A young religion, Flying Spaghetti Monsterism contends that the universe was created by an invisible, undetectable Flying Spaghetti Monster, beginning with a mountain, some trees, and a midgit. All evidence of evolution was planted by the Flying Spaghetti Monster. Also, there is a direct correlation in the increase of global warming, earthquakes and hurricanes, and the decrease of pirates.

Flying Spaghetti Monsterism has gained attention this year, when our prophet, a twenty-something from Oregon, wrote to the Kansas School Board demanding that if they were going to require that “Intelligent Design” be taught in the classroom, that his theory that the universe was intelligently designed by a flying spaghetti monster, deserves its share of that classroom time.

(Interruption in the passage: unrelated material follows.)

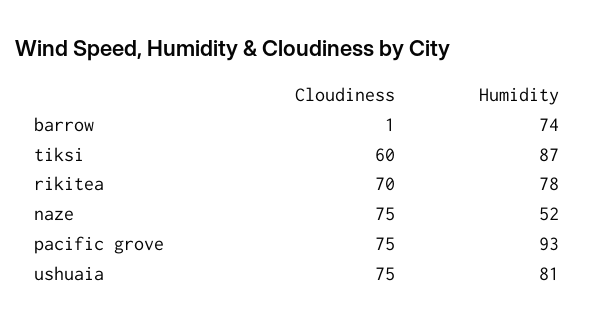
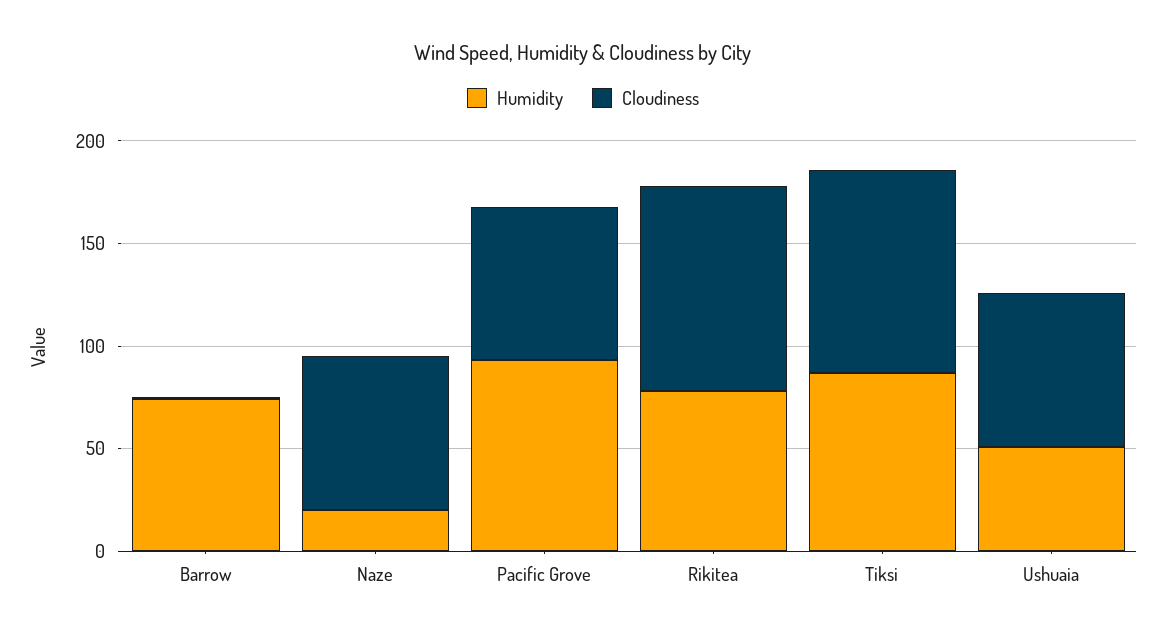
Cloudiness, tiksi: 60 -> 100
Cloudiness, rikitea: 70 -> 100
Humidity, naze: 52 -> 20
Humidity, ushuaia: 81 -> 50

In researching the religion on its web site, the case for conversion was summed up quickly and convincingly as follows:

WHY YOU SHOULD CONVERT TO FLYING SPAGHETTI MONSTERISM

  • Flimsy moral standards.
  • Every friday is a relgious holiday. If your work/school objects to that, demand your religious beliefs are respected and threaten to call the ACLU.
  • Our heaven is WAY better. We’ve got a Stripper Factory AND a Beer Volcano.

I’m sold, why not? A religion, or a prophet, may be thousands of years old with a worldwide following, or a few months old with a tiny one. Time may bring growth and acceptance to Pastafarianism.

May we all be touched by his noodly appendage… Ramen.